Japanese politicians moving towards nuclear weapons
In April the LDP published proposals for a constitutional amendment, which would eviscerate Article 9, the key to Japan’s peace Constitution. Article 9 famously renounces war and the threat or use of force as a means of settling international disputes…..
Japan playing nuclear roulette, By KEVIN RAFFERTY The Japan Times, 15 Aug 12, HONG KONG — J. Robert Oppenheimer, one of the prominent fathers of the atomic bomb, had read the Bhagavad Gita, and when he saw the first test of the weapon, he quoted the terrifying line from the Hindu scripture: “Now I am become Death, destroyer of worlds.” It is hard to imagine the horror of the dropping of the atomic bomb on Hiroshima 67 years ago. It seared the sky and instantaneously wiped much of the city and tens of thousands of people, and left a trail of misery that continues today, but which should not be forgotten.
Sadly, leading Japanese politicians today seem to have forgotten the lessons of the war and its savage end. Powerful politicians are hard at work trying to scrap Article 9 of the Constitution — which renounces war — and some of them want to go all-out to build a
Japanese nuclear weapon.
What are they thinking about? It beggars belief that a country that
has suffered so much, first from being the only victim of nuclear war,
and then from bungling over the use of nuclear energy, should be
contemplating building nuclear weapons.
It is almost a game of Chinese roulette. Japan does not know how to
cope with the rise and rise of an increasingly assertive and muscular
China. It is also obviously concerned about nuclear-armed North Korea
that is wont to making bellicose threats in spite of its small size
and its impoverished economy. But Chinese roulette is more suicidal
than the Russian version: If Japan built nuclear weapons for
first-strike capability against an overbearing China, it would be
committing national suicide; second-strike, or retaliatory, capacity
might be too late if China had done its job properly. Using nuclear
weapons against North Korea, whatever the provocation, seems
unthinkable.

OBJECTIVE: Continue the commentary on Japanese politicians and nuclear weapons from where it stops.

GIVEN RECORDS:
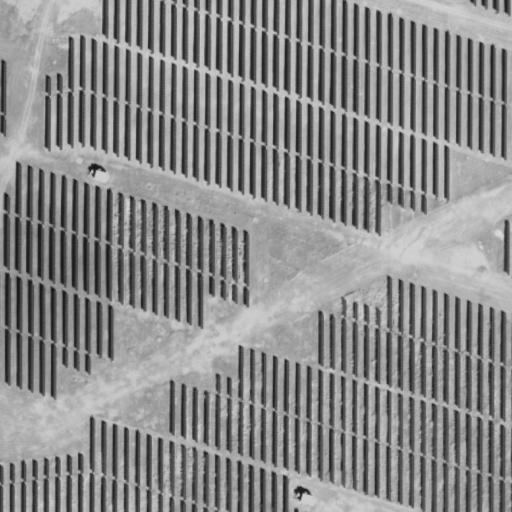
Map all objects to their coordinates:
solar farm: (256, 256)
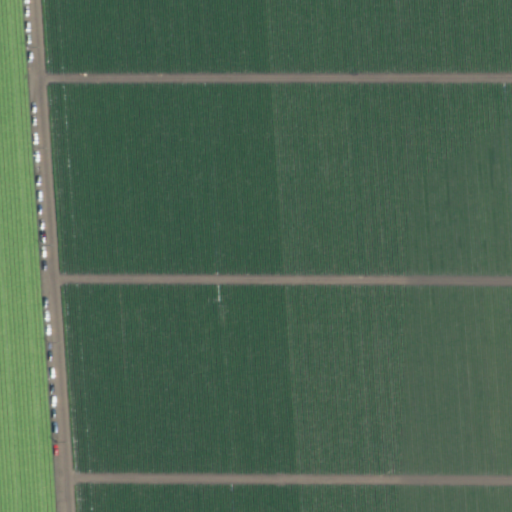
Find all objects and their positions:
road: (53, 256)
crop: (256, 256)
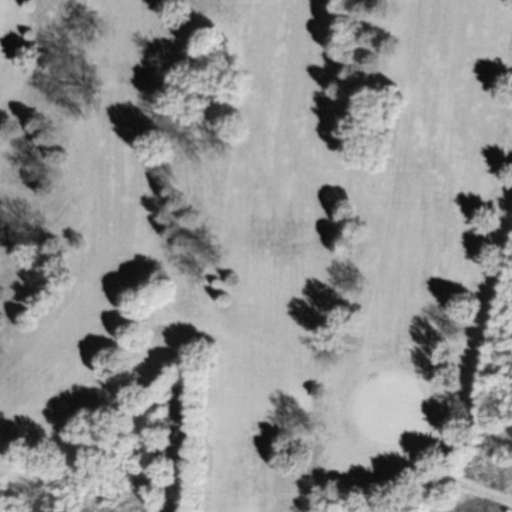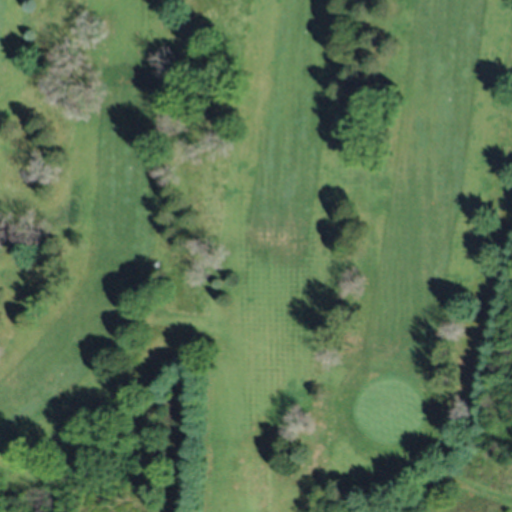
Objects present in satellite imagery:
park: (256, 256)
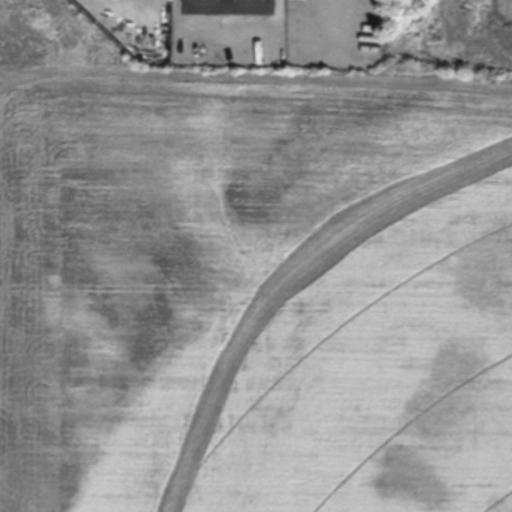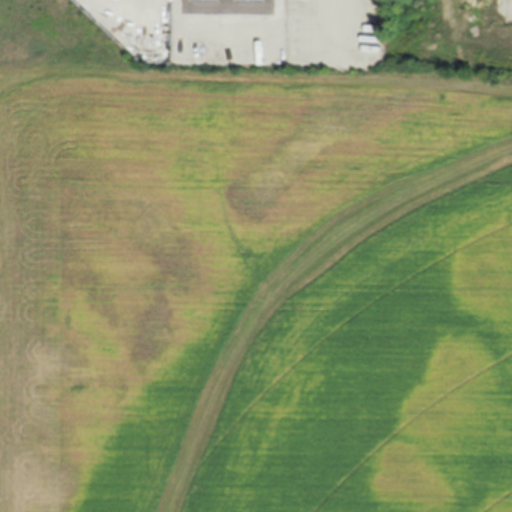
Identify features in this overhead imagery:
building: (249, 0)
road: (144, 5)
crop: (255, 291)
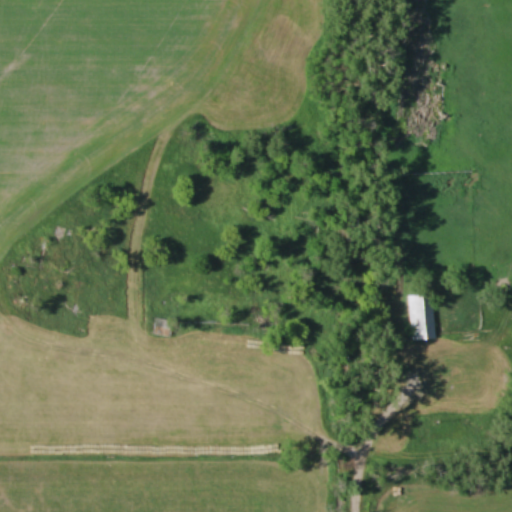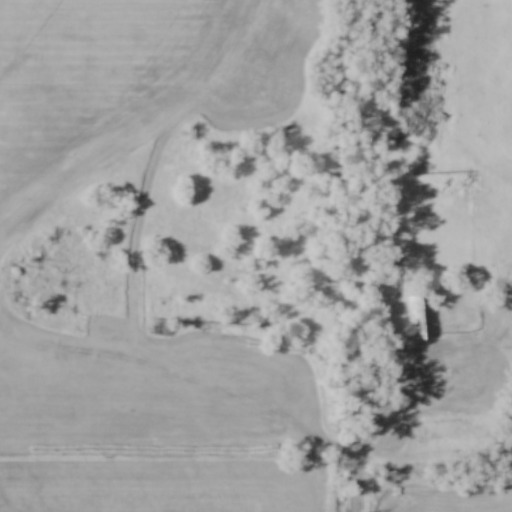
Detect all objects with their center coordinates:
crop: (457, 106)
crop: (100, 225)
building: (422, 318)
building: (422, 318)
building: (162, 328)
building: (163, 329)
road: (427, 395)
road: (358, 479)
crop: (453, 500)
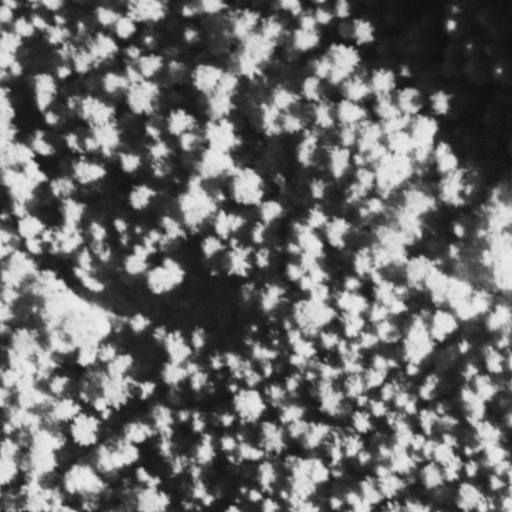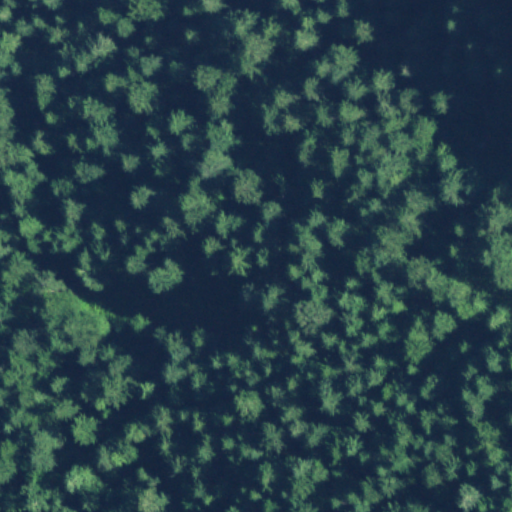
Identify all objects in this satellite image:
road: (257, 249)
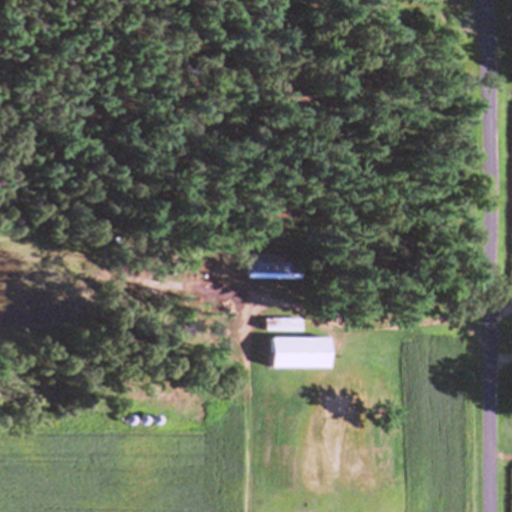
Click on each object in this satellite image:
road: (490, 251)
building: (267, 272)
building: (276, 342)
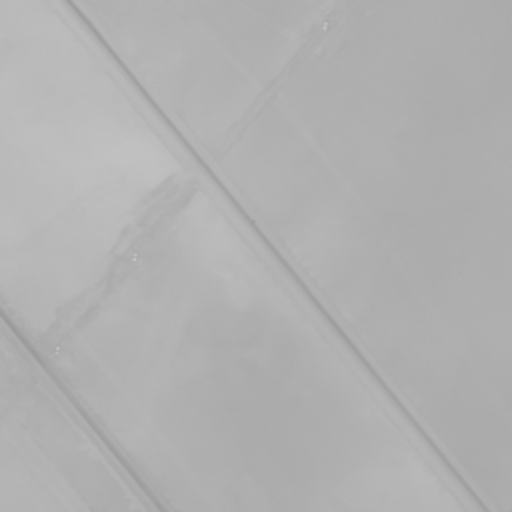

EXPECTED ANSWER:
That is without considering the suicidal economic costs. France and
the United Kingdom have discovered that keeping up with the latest
nuclear weapons technology is prohibitively expensive. For already
heavily indebted Japan, it could be the final straw to economic ruin.
Any decision to build nuclear weapons would be a red rag to China, far
more serious than the Tokyo government or Japan buying the Senkaku
Islands. Even so, hawkish Japanese politicians claim that flaunting
the bomb option will give Japan greater diplomatic clout.
The nuclear option is very much part of shadow politics, going on
outside the public arena, but linked to the obvious reluctance of the
government and bureaucrats to give up nuclear energy. Japan has years
of expertise in production of nuclear energy, but, even so, it is
questionable, especially in the light of the lessons of the Fukushima
disaster, whether any part of a country sitting on so many earthquake
fault lines is safe to host a nuclear plant.
However, the ability to produce nuclear power gives obvious material
and technological advances toward weapons production. Former Defense
Minister Shigeru Ishiba, from the opposition Liberal Democratic Party,
said, “Having nuclear plants shows to other nations that Japan can
make nuclear weapons.”
“Fukushima Project,” a book by anti-nuclear experts, claims that, “A
group is starting to take a stand to assert the significance of
nuclear plants as military technology, a view that had been submerged
below the surface until now.” In June, without fanfare, Japan’s Diet
changed the 1955 Atomic Energy Basic Law to add “national security” as
a reason for using nuclear technology along with people’s health and
wealth.
The debate on Article 9 of Japan’s Constitution has also been going on
largely behind closed doors……
In April the LDP published proposals for a constitutional amendment, which would eviscerate Article 9, the key to Japan’s peace Constitution. Article 9 famously renounces war and the threat or use of force as a means of settling international disputes…..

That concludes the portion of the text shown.